Your assignment ->
Start at the line below containing "Prin continuarea utilizării" and stop at the line containing "361 TX 25, Phường". Repeat every line of that stretch exactly, and nothing outside it.

Data for review ->

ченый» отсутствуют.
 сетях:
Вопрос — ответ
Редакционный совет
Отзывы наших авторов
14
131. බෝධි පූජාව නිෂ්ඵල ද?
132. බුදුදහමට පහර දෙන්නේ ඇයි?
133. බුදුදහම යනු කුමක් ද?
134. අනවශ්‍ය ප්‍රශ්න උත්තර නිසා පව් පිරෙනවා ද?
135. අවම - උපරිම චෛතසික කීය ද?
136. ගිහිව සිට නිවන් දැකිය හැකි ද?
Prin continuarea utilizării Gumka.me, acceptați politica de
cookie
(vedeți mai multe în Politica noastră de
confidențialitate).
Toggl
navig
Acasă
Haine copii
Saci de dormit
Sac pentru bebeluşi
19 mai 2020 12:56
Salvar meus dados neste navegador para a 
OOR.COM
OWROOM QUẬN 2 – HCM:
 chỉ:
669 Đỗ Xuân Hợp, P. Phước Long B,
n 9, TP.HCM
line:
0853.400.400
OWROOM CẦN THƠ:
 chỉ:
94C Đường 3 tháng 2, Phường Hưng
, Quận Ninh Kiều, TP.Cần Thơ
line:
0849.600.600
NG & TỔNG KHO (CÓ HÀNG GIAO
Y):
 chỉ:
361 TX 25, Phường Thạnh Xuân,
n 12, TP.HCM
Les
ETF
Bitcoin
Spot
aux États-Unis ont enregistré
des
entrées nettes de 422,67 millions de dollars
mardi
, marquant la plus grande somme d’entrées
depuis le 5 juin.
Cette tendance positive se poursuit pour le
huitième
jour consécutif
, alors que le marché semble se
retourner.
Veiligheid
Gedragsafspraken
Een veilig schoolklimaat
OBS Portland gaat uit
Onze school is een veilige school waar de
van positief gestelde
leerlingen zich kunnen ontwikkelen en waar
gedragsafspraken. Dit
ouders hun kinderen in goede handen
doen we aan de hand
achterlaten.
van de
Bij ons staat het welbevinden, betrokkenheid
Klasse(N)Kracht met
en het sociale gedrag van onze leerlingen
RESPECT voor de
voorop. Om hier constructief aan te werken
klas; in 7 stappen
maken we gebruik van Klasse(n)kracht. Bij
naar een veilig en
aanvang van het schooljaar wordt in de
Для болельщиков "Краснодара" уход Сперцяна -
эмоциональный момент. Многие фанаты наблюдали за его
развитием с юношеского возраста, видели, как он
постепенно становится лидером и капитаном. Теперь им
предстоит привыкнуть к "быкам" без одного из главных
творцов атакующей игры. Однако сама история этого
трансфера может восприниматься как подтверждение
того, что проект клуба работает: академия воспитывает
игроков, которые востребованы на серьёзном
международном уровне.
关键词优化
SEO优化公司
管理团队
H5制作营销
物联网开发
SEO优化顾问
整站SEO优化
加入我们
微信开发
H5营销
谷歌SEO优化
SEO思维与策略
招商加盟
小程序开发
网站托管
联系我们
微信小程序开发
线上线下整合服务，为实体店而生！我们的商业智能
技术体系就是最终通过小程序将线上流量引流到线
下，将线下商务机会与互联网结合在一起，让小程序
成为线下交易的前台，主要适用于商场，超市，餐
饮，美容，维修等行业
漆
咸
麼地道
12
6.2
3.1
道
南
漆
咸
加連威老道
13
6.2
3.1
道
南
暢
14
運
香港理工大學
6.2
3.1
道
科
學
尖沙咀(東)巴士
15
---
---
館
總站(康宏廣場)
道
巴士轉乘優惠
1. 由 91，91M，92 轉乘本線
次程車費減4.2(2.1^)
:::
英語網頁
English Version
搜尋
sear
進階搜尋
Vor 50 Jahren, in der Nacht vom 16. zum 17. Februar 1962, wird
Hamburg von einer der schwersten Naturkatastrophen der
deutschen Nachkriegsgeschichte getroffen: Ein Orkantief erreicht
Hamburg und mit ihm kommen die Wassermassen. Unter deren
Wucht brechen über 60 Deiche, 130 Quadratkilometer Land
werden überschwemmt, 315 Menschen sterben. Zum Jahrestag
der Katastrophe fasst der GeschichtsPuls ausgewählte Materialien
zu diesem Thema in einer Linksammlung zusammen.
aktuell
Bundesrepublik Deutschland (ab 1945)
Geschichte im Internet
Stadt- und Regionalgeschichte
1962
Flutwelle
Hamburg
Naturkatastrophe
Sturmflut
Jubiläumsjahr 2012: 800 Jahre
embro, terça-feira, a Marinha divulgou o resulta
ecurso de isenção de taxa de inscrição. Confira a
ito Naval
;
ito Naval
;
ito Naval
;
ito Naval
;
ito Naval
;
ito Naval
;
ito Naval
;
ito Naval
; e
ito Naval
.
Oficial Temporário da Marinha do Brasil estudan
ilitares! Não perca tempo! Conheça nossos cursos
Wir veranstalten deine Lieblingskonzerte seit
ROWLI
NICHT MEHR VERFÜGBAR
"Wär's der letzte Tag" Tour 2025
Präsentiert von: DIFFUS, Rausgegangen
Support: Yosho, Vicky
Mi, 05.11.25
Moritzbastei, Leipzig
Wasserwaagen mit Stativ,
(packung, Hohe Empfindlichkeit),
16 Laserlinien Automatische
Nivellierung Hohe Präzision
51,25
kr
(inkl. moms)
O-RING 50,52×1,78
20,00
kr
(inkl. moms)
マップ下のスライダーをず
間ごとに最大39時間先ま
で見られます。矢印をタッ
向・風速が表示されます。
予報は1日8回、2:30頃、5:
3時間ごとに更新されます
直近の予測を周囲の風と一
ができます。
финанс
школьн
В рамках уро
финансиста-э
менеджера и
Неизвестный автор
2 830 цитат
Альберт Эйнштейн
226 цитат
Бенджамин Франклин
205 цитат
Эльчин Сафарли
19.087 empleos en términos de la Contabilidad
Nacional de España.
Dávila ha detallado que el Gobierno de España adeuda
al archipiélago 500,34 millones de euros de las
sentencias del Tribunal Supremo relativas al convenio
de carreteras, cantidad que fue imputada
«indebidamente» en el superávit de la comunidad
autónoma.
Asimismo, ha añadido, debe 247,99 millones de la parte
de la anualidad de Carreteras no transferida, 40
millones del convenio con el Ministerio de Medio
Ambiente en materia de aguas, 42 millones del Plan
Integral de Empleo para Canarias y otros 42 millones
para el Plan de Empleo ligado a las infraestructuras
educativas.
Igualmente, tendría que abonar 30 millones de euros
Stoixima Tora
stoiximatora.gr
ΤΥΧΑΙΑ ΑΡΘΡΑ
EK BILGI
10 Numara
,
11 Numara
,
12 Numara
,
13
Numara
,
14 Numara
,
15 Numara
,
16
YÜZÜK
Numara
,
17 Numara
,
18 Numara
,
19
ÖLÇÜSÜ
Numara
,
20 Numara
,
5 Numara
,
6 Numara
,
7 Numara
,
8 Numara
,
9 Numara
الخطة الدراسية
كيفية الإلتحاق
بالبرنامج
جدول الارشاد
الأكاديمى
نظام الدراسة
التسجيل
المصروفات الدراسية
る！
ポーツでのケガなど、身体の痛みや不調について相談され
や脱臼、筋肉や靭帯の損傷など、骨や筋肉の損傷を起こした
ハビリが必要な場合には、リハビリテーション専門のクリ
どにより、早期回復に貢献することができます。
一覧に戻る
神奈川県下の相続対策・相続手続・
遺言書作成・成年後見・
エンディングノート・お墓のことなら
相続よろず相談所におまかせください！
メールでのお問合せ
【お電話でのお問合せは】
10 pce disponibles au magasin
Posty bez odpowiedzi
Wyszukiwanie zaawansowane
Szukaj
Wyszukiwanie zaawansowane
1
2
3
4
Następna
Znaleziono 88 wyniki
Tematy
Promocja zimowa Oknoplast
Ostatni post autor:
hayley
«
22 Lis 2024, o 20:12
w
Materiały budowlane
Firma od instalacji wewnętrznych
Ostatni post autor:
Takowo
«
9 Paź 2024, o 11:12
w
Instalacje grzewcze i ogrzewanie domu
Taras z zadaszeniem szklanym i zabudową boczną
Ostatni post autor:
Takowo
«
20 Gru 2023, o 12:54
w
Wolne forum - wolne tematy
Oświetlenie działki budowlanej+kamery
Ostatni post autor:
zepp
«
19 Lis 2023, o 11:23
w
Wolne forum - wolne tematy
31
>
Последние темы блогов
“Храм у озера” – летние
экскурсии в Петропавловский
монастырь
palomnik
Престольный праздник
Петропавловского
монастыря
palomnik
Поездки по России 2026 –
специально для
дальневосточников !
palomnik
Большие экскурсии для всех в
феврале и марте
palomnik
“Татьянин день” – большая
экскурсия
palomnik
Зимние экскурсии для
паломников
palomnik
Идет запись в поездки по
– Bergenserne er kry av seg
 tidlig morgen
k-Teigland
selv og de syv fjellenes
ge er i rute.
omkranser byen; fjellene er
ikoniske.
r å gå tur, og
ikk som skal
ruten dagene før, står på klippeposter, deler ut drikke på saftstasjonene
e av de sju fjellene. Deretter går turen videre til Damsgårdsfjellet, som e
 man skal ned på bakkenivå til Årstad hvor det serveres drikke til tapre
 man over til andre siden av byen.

Problem solution ->
Prin continuarea utilizării Gumka.me, acceptați politica de
cookie
(vedeți mai multe în Politica noastră de
confidențialitate).
Toggl
navig
Acasă
Haine copii
Saci de dormit
Sac pentru bebeluşi
19 mai 2020 12:56
Salvar meus dados neste navegador para a 
OOR.COM
OWROOM QUẬN 2 – HCM:
 chỉ:
669 Đỗ Xuân Hợp, P. Phước Long B,
n 9, TP.HCM
line:
0853.400.400
OWROOM CẦN THƠ:
 chỉ:
94C Đường 3 tháng 2, Phường Hưng
, Quận Ninh Kiều, TP.Cần Thơ
line:
0849.600.600
NG & TỔNG KHO (CÓ HÀNG GIAO
Y):
 chỉ:
361 TX 25, Phường Thạnh Xuân,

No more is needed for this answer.